The treatment of MNGIE is directed toward the specific symptoms that are apparent in each individual. Treatment may require the coordinated efforts of a team of specialists. Pediatricians, internists, gastroenterologists, neurologists, surgeons, cardiologists, dental specialists, speech pathologists, specialists who assess and treat hearing problems (audiologists), eye specialists and others may need to systematically and comprehensively plan an affected patient’s treatment.

Specific treatments may include drug therapies for nausea and vomiting and for symptoms secondary to nerve dysfunction (neuropathy) such as pain. Pain affecting certain organs of the gastrointestinal tract (abdominal viscera) may be treated by a procedure known as celiac plexus neurolysis. During this procedure, nerve impulses are temporarily disrupted thereby lessening pain.

Affected individuals may need to be evaluated for swallowing difficulties to prevent aspiration.

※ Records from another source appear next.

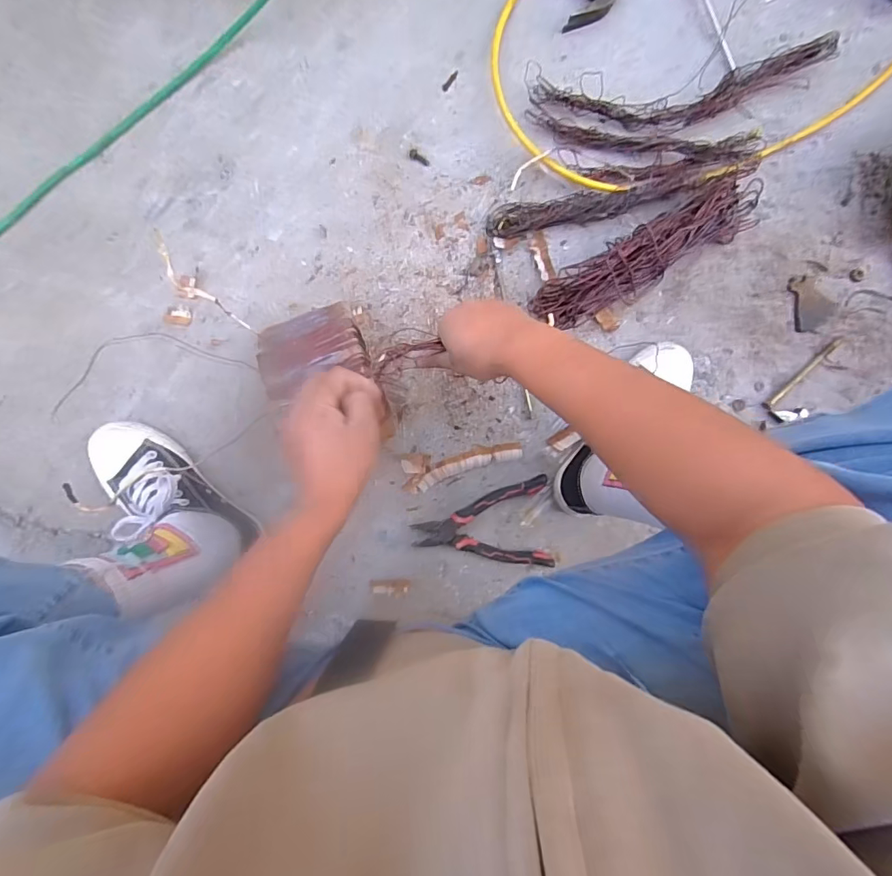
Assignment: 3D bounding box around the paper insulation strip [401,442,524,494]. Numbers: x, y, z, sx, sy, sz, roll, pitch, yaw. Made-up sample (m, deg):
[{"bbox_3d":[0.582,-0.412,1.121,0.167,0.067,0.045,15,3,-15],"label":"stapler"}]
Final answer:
[{"bbox_3d":[0.024,0.039,0.637,0.159,0.014,0.050,-8,94,-2],"label":"paper insulation strip"}]

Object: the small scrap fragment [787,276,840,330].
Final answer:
[{"bbox_3d":[0.507,-0.187,0.653,0.065,0.004,0.072,-14,94,-1],"label":"small scrap fragment"}]

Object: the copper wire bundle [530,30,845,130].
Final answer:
[{"bbox_3d":[0.298,-0.442,0.605,0.382,0.041,0.084,-5,94,-2],"label":"copper wire bundle"}]

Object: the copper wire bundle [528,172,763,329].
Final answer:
[{"bbox_3d":[0.256,-0.231,0.603,0.303,0.068,0.072,-31,95,0],"label":"copper wire bundle"}]

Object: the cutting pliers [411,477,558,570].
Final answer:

Nutritional supplementation may become necessary and may be provided through parenteral feedings or a gastrostomy tube. Parenteral feeding is being fed through any pathway that does not involve the gastrointestinal tract or lungs, i.e., feeding through a tube directly into the veins (intravenous). Gastrostomy refers to creating a surgical opening in the stomach through which a tube is inserted to provide direct nutritional support.

Individuals with MNGIE should avoid drugs that interfere or hamper mitochondrial function. Such drugs include valproate, phenytoin, chloramphenicol, linezolid, aminoglycosides, and tetracycline.

Some affected individuals may benefit from occupational and physical therapy. Genetic counseling may be of benefit for affected individuals and their families. Other treatment is symptomatic and supportive.